Improve background migrations for primary key conversions
This is an issue that spun out of the work of #288004 (closed), although there has been a long-standing desire to improve background migrations.
Background
The first primary key targeted for conversion was events
. Due to the large size of the table, the current estimate for the background migration to complete is ~6 months. This estimate is based on timings from database-lab, where the limiting factor is the number of records that can be updated per batch. Due to differences between database-lab and production hardware, we feel confident that the batch size can be increased for production, but this is difficult to verify. By improving background migrations, we can solve this problem without investing a lot of manual effort, and lay the groundwork for a better system.
There are several drawbacks to the background migration approach:
- Scheduling migrations on large tables is a heavy process. It requires batching over the entire table in a migration, and can result in tens or possibly even hundreds of thousands of jobs being enqueued, with many not executing for weeks.
- Migration execution is completely static. Once the jobs are enqueued, they are frozen. There is no way to reconfigure, pause, or abort the migration.
- Most migrations provide no insight on their execution. While we did add some rudimentary tracking with partitioning, we can improve on this.
Goals
For the primary key conversion, we have to migrate some of the largest tables in the database, and any tables with foreign keys referencing those columns. We can't easily reason about how these migrations will perform, and once kicked off can run for a long period of time. The two biggest requirements for these conversion migrations are:
- Allow migrations to be configurable. We should be able to adjust the batch-sizes of the migrations on the fly, based on monitoring from the production environment.

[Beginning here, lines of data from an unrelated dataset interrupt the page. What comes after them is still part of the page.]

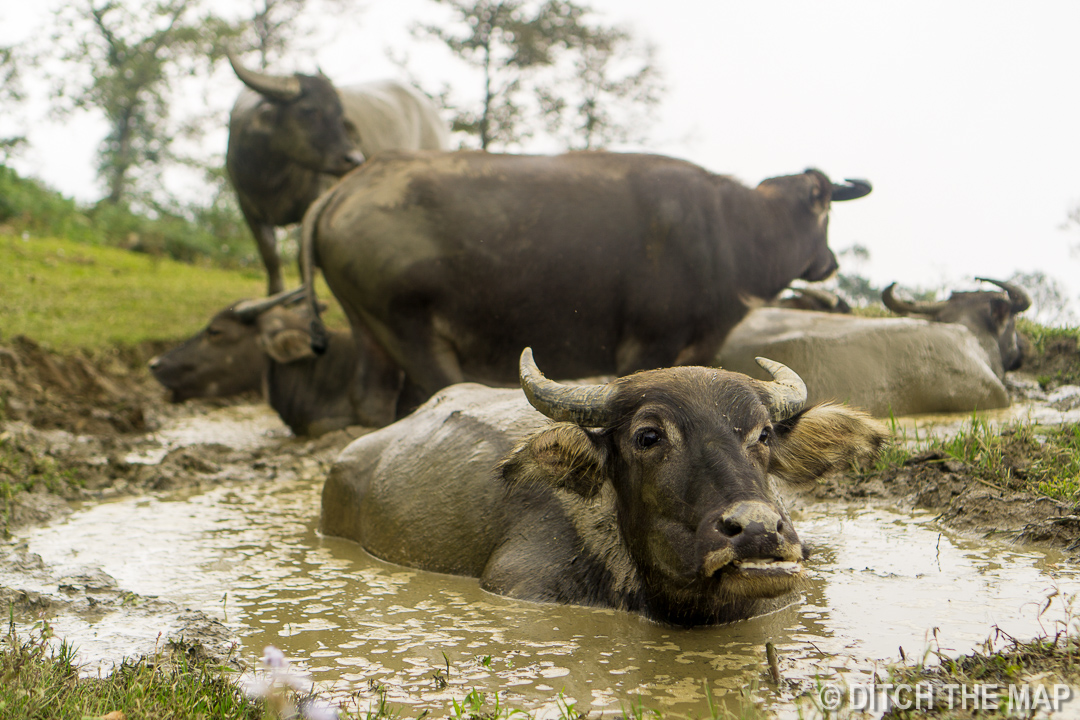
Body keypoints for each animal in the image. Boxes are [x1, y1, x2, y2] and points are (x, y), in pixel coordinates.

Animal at [225, 52, 449, 295]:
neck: (270, 176)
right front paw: (275, 294)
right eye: (309, 110)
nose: (354, 158)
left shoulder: (313, 202)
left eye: (340, 115)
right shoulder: (247, 207)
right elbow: (270, 256)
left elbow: (303, 259)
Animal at [300, 148, 872, 425]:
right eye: (824, 209)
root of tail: (345, 189)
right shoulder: (648, 343)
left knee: (369, 399)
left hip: (370, 327)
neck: (734, 230)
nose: (828, 262)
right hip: (411, 326)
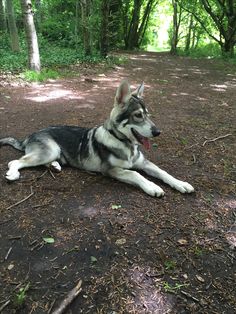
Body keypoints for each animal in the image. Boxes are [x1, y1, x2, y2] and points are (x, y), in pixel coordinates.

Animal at [0, 80, 194, 196]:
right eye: (138, 115)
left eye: (148, 115)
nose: (158, 132)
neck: (125, 144)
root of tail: (30, 135)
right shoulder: (110, 170)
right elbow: (135, 174)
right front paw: (152, 186)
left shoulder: (144, 163)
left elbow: (163, 172)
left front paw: (181, 184)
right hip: (49, 151)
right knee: (15, 161)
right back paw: (13, 174)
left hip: (52, 153)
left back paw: (55, 166)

- Allow migrations to be parallelizable. This means that not only can multiple background migrations be run in parallel, but also a single migration can be broken up and run in parallel as well. This is a necessity given the size of the tables that need to be processed in order to convert all columns.
But this also requires changes that will improve the efficiency of scheduling and provide better tracing over in-progress migrations.
Design
The approach we discussed:
- Introduce a new table which tracks background migrations. This would include details like:
- migration class name
- details for batching: table, min/max values for the migration, batch size
- delay interval between jobs
- status
- Build on the existing job tracking table, adding details like:
- job start/stop id
- tracking for number of attempts
- At the time the migration migration is "enqueued", rather than walk the table and enqueue each job, simply create the record(s) in the migration tracking table.
- Add a new
sidekiq
cron job which periodically scans the above table and enqueues necessary jobs based on their interval. - The enqueued job calculates its own batch range based on previous executions and currently configured batch size, executes, and updates the status in the database when complete. We can also use an
ExclusiveLease
here to ensure we only have one active job at a time. - Failed jobs can be automatically retried N times based on their database status, to keep consistent behavior with current
sidekiq
retries.
Parallelization
This adds to the complexity of the initial changes, so we should avoid tackling this directly at the outset. For the time being, we can simulate this by creating multiple entries in the migration tracking table with different start/stop ranges to batch over. For example, with a table containing 1B records, we can create four records in the migration tracking table, with ids of 1..250M, 250M..500M, 500M..750M, 750M..1B.
This will still be picked up and executed as four different migrations, and occur in parallel, and we can build on this idea later.